Given information below:
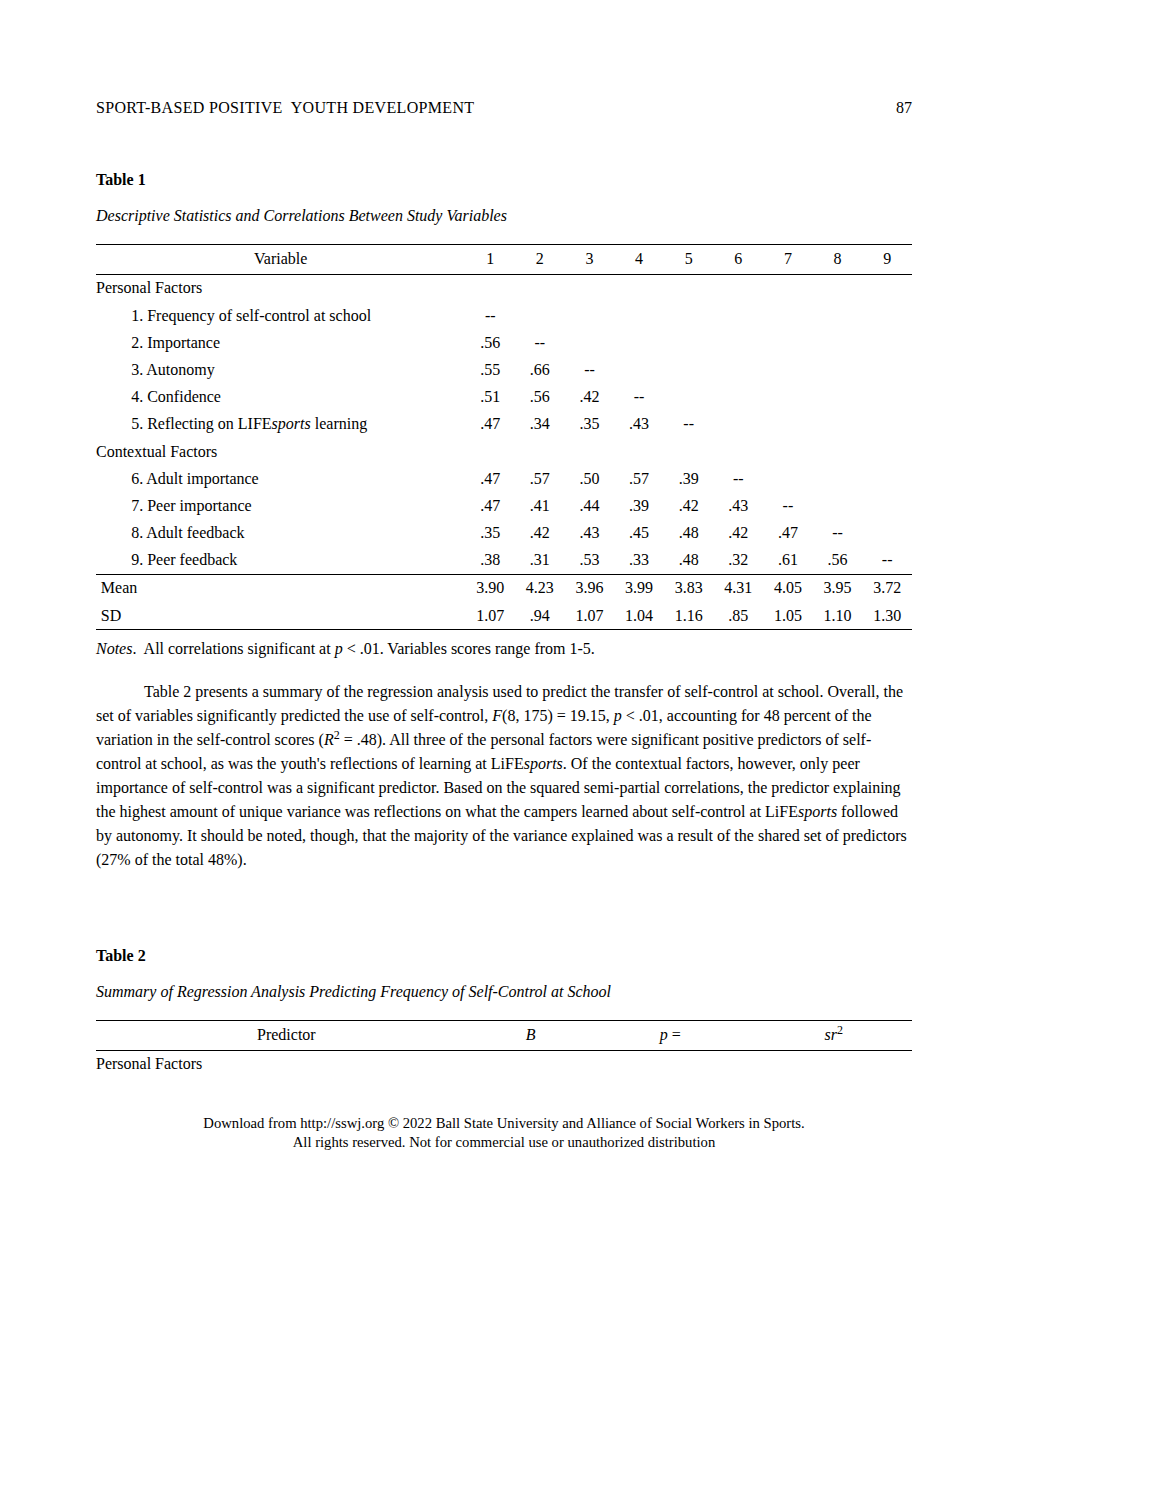SPORT-BASED POSITIVE YOUTH DEVELOPMENT 87
Table 1
Descriptive Statistics and Correlations Between Study Variables
| Variable | 1 | 2 | 3 | 4 | 5 | 6 | 7 | 8 | 9 |
| --- | --- | --- | --- | --- | --- | --- | --- | --- | --- |
| Personal Factors |
| 1. Frequency of self-control at school | -- | | | | | | | | |
| 2. Importance | .56 | -- | | | | | | | |
| 3. Autonomy | .55 | .66 | -- | | | | | | |
| 4. Confidence | .51 | .56 | .42 | -- | | | | | |
| 5. Reflecting on LIFE sports learning | .47 | .34 | .35 | .43 | -- | | | | |
| Contextual Factors |
| 6. Adult importance | .47 | .57 | .50 | .57 | .39 | -- | | | |
| 7. Peer importance | .47 | .41 | .44 | .39 | .42 | .43 | -- | | |
| 8. Adult feedback | .35 | .42 | .43 | .45 | .48 | .42 | .47 | -- | |
| 9. Peer feedback | .38 | .31 | .53 | .33 | .48 | .32 | .61 | .56 | -- |
| Mean | 3.90 | 4.23 | 3.96 | 3.99 | 3.83 | 4.31 | 4.05 | 3.95 | 3.72 |
| SD | 1.07 | .94 | 1.07 | 1.04 | 1.16 | .85 | 1.05 | 1.10 | 1.30 |
Notes. All correlations significant at p < .01. Variables scores range from 1-5.
Table 2 presents a summary of the regression analysis used to predict the transfer of self-control at school. Overall, the set of variables significantly predicted the use of self-control, F(8, 175) = 19.15, p < .01, accounting for 48 percent of the variation in the self-control scores (R2 = .48). All three of the personal factors were significant positive predictors of self-control at school, as was the youth's reflections of learning at LiFEsports. Of the contextual factors, however, only peer importance of self-control was a significant predictor. Based on the squared semi-partial correlations, the predictor explaining the highest amount of unique variance was reflections on what the campers learned about self-control at LiFEsports followed by autonomy. It should be noted, though, that the majority of the variance explained was a result of the shared set of predictors (27% of the total 48%).
Table 2
Summary of Regression Analysis Predicting Frequency of Self-Control at School
| Predictor | B | p = | sr 2 |
| --- | --- | --- | --- |
| Personal Factors |
Download from http://sswj.org © 2022 Ball State University and Alliance of Social Workers in Sports.
All rights reserved. Not for commercial use or unauthorized distribution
End of Given information.
• **Your instructions**:
State the number of lines in the data that contain the word "Frequency", offering no other text.

• **Your response**:
2